Is money valued the same way it was years ago? When I first heard the opening lyrics, “I wanna be a billionaire” I thought to myself, this guy must be crazy. Who needs a billion dollars?

Most people will never need such a large sum of money; yet, the writer brings up a good point.

Is money valued the same way it was years ago? Position the Billionaire song (released in 2010) against the “If I Had A Million Dollars” song by Barenaked Ladies (released in 1992).

Both songs share dreams of the endless possibilities with the sudden appearance of a lump sum of money – the amount of the lump sum being vastly different. Instead of dreaming about a windfall, what if you saved and invested your money to provide for a comfortable life after you stop working? Would you need a billion dollars to retire? Would you need a million dollars to retire?

Let’s look at an example:

50-year-old Mazie has $275,000 in a retirement account and wants to retire in 12 years when she’s 62 and eligible for reduced Social Security benefits.

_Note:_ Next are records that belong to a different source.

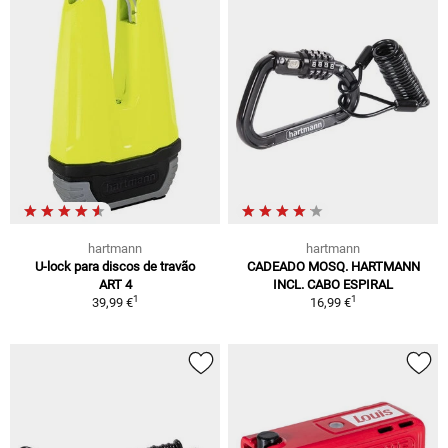
hartmann
hartmann
U-lock para discos de travão
CADEADO MOSQ. HARTMANN
ART 4
INCL. CABO ESPIRAL
1
1
39,99 €
16,99 €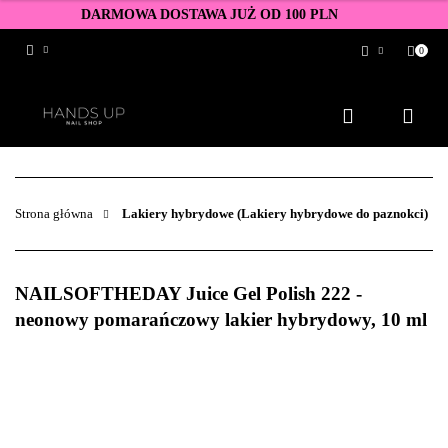
DARMOWA DOSTAWA JUŻ OD 100 PLN
0
Zaloguj się
Zarejestruj się
Dodaj zgłoszenie
Zgody cookies
Strona główna
Lakiery hybrydowe (Lakiery hybrydowe do paznokci)
NAILSOFTHEDAY Juice Gel Polish 222 -
neonowy pomarańczowy lakier hybrydowy, 10 ml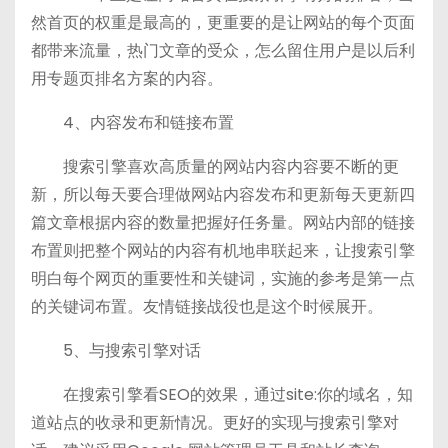
然首页的权重是最高的，更重要的是让网站的每个页面
都带来流量，热门文章的受众，怎么留住用户是以后利
用专题页排名方案的内容。
4、内容发布和链接布置
搜索引擎喜欢高质量的网站内容内容要不断的更
新，所以每天要合理做网站内容发布和更新每天更新四
篇文章根据内容的数量把握好任务量。网站内部的链接
布置则把整个网站的内容有机地串联起来，让搜索引擎
明白每个网页的重要性和关键词，实施的参考是第一点
的关键词布置。友情链接战役也是这个时候展开。
5、与搜索引擎对话
在搜索引擎看SEO的效果，通过site:你的域名，知
道站点的收录和更新情况。更好的实现与搜索引擎对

Based on her current account value, she would have over $1,000,000 at retirement assuming a 7% average annual rate of return.*

Depending on the rate of inflation, she would be able to generate between $26,423 and $33,357 in today’s dollars (Current Value) per year from her account if her withdrawal rate is 4%.

Combine Mazie’s investment income with Social Security and a potential pension and this would be her new retirement income. Is this enough for her?

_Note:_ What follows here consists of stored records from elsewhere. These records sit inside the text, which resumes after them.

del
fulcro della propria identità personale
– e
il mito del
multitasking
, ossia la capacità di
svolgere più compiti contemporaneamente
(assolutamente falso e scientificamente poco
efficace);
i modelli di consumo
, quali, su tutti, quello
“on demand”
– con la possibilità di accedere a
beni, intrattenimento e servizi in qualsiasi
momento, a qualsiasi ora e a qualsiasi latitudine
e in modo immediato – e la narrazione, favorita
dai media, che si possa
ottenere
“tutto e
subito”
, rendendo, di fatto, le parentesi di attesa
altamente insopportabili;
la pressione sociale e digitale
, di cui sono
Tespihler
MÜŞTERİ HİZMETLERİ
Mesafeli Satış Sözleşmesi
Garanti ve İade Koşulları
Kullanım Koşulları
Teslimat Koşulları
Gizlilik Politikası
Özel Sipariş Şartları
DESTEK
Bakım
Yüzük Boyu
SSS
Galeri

*Examples given in this article are hypothetical in nature and are not representative of any specific situation or investment product. Your results will vary. The hypothetical rates of return used do not reflect the deduction of fees and charges inherent to investing.

While none of us need a billion dollars to retire, we need more than we expect because of inflation.


Inflation is the idea that $1 today is worth more than $1 in the future. Inflation will have a greater effect on monies in direct relation with the length of time involved.

So, the longer your retirement lasts, the more impact inflation will have on your money later in life. Investing before and during retirement is important to maintain purchasing power by not allowing inflation to eat away at your income.


Start saving now and allow compound interest to work for you and your money.

Let’s check out the examples of how much your money can grow over 10, 20, and 30 years based on different growth rate assumptions:

A billion dollars is not the new million dollars. Yet, over time, inflation will force us to save more money to maintain the same standard of living.